You can sum up the great self-guided fishing in Canada with two words: American plan. For a reasonable flat rate there are lodges and sprawling fish camps that will provide foreign anglers with a dry cabin and comfortable bed, three meals a day, and, most importantly, 16-foot Lund boats with 30- to 50-horsepower tillers and electric trolling motors and all the gasoline you need. All you need to worry about is eating, sleeping, and fishing — the way life should be.
It wasn’t until the last evening of our trip, while plying the waters around our island cabins the night before our departure, that dad popped his muskie cherry. While the fish certainly wasn’t as large as his brother’s, the timing, backdrop, effort, anticipation, and just the sheer giddiness of the moment made it a trophy.
At the end of the week, we were fat, happy, smelling like jackfish, comparing bass thumbs, and settling up poker debts and side bets. It turns out my cousin wasn’t as honest as you’d expect a preacher to be at a card table, and I lost my shirt to him and my uncle, who was also cheating — every single night. But I made up a small portion of my losses by catching the largest smallmouth and lake trout. Jeff caught the largest walleye, which attacked a surface plug of all things. Dad not only caught the largest pike, but he caught more than anyone else. But the grand prize of a trophy muskie, and newfound fame as the last family member to catch a trophy one at that, went to my uncle.
When people hear about our trip, they often ask similar questions. “Are muskies really that hard to catch?” Yes, they are, but the effort is worth the reward. “Didn’t you worry about getting lost in that maze of islands and channels?” Nope; I put my faith in GPS and the pastor running the tiller. “Do you wish you would’ve done anything different?” Yes. I wish I had caught a muskie.
How To Do This Trip:
- Cedar Island Lodge is situated in the heart of the Pipestone system. What’s more, they’ve positioned boats and motors at various “outpost” lakes. They’ll provide you with a tank of gas. You simply park your boat, hike into a lake, fire up the motor, and enjoy countless acres of water, without another soul in sight. Get the American plan ($1,095 to $1,645). It includes lodging, three (excellent) meals a day, boat, motor, gas, and a shuttle to and from Sportsman’s Landing in Emo, Ontario.

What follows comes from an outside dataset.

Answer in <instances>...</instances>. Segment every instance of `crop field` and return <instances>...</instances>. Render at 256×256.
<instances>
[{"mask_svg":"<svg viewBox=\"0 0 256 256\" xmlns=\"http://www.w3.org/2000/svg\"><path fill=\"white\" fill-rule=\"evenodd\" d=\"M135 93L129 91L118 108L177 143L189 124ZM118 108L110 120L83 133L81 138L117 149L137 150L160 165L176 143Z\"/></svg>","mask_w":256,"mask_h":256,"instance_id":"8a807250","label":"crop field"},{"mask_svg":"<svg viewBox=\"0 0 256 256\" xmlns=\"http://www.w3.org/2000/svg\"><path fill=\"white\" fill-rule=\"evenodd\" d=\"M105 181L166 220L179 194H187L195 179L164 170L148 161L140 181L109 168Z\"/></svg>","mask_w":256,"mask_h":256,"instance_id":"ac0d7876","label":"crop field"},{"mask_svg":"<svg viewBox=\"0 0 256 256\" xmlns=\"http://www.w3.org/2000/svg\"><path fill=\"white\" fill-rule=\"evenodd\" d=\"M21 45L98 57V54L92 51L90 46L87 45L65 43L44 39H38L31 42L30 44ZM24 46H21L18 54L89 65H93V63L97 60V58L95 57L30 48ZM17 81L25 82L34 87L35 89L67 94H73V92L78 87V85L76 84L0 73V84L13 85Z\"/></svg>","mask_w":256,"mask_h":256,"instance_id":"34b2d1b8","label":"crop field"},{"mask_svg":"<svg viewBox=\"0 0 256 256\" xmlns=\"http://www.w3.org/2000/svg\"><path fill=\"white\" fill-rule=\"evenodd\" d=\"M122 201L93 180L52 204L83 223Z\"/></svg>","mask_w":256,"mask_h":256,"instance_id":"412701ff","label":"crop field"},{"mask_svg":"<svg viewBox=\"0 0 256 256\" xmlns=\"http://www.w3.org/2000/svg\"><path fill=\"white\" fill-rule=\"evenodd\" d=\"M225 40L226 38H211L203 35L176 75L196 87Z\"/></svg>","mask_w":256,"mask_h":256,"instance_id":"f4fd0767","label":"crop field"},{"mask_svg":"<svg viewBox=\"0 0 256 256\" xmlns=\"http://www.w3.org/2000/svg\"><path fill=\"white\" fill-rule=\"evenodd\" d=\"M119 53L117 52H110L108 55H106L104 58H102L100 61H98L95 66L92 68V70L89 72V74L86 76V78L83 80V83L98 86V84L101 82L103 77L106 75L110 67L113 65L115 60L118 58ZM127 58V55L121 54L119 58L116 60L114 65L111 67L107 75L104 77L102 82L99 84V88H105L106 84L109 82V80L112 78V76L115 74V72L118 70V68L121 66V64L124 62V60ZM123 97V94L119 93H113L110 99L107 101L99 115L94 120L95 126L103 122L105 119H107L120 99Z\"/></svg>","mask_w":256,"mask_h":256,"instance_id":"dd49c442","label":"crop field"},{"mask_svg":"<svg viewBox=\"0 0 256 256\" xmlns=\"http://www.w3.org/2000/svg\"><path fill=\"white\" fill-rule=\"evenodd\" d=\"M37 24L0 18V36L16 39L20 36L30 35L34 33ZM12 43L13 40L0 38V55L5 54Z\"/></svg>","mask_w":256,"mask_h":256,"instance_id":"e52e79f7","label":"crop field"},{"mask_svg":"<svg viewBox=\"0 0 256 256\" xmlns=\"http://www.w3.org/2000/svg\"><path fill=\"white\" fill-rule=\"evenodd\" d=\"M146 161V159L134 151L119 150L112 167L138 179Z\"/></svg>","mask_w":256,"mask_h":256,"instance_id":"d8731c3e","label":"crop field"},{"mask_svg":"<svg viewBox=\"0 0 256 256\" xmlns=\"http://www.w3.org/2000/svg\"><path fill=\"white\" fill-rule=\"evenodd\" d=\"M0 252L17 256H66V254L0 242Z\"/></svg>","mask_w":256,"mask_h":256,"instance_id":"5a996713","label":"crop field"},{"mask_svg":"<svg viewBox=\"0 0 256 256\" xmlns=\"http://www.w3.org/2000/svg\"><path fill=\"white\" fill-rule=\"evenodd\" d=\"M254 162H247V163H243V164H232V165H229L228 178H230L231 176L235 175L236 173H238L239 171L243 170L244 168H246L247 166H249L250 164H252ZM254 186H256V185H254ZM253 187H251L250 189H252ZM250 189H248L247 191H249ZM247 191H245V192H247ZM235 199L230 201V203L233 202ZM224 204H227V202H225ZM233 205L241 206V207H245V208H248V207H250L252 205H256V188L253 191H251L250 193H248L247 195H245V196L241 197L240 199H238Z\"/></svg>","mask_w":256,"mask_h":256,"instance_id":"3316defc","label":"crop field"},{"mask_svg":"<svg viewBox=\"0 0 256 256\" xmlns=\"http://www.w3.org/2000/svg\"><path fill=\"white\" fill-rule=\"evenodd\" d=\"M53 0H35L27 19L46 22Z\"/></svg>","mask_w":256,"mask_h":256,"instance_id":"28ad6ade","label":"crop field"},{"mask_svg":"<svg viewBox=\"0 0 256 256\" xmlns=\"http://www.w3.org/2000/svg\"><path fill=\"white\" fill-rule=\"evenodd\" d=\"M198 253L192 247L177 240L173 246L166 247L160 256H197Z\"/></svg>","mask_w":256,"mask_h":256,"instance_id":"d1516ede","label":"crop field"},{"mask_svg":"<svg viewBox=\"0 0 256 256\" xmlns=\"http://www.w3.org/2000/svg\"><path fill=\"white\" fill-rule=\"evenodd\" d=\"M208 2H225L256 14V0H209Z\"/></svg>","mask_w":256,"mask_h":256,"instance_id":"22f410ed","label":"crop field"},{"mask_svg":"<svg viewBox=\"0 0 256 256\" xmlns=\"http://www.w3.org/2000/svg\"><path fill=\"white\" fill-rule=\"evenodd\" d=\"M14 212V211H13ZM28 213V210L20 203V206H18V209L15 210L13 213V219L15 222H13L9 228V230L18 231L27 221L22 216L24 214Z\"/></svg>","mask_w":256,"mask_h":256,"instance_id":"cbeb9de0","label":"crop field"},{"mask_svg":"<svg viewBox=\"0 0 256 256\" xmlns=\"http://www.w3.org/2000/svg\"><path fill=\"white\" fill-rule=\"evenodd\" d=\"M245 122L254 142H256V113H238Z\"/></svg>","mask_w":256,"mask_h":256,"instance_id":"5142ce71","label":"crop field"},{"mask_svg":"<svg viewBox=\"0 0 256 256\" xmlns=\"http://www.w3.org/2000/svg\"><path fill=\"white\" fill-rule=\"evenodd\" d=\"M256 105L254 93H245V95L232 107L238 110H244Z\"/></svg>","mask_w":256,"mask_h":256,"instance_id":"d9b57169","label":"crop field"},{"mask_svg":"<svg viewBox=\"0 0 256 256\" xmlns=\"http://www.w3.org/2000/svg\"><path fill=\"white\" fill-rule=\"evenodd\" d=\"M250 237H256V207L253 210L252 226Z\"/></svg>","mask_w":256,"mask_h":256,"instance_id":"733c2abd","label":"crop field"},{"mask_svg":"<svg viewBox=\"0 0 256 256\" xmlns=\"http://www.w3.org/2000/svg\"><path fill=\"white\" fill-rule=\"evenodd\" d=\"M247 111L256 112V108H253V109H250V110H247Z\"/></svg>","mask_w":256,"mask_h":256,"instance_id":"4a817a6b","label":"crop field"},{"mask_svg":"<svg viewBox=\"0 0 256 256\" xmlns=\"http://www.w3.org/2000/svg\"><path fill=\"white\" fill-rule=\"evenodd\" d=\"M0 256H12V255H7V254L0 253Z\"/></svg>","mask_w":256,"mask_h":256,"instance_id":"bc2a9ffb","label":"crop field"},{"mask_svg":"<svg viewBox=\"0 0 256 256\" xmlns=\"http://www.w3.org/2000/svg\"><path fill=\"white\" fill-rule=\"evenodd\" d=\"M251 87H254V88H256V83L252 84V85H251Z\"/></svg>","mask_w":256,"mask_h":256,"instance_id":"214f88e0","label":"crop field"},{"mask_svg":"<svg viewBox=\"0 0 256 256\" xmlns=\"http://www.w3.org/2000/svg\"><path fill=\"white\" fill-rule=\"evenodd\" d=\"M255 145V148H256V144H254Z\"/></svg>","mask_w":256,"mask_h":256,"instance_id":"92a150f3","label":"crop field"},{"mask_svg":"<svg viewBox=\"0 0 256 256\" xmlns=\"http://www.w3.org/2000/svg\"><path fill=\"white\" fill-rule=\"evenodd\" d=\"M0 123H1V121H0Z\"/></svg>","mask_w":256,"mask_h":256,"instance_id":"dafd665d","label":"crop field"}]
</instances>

- You can fly into International Falls, Minnesota, rent a car, and drive to Emo, or drive and cross at the same town, but be ready to pass through customs. That said, if you enjoy a cocktail after fishing, purchase your provisions in the US before crossing the border and pay the taxes. It’s less expensive than purchasing liquor in Canada.
- Tackle: If you plan to fly fish, bring a 7-weight rod for smallmouth bass, and a 9- or 10-weight for muskies. You don’t need a superstrong or long leader for bass, but you do for muskies, as well as wire bite tippet. If you’re casting lures and plugs, use braided lines and large bucktail spinners or lifelike swimbaits for muskies, and lighter rods, reels, lines, and lures for bass. Rapalas, Jitterbugs, spinnerbaits, and buzzbaits will fool the bronzebacks (and the occasional pike).
- Bring bug spray for the mosquitoes, and take it from someone that suffered through an alien living in his belly button — perform daily tick checks to make sure you’re parasite free.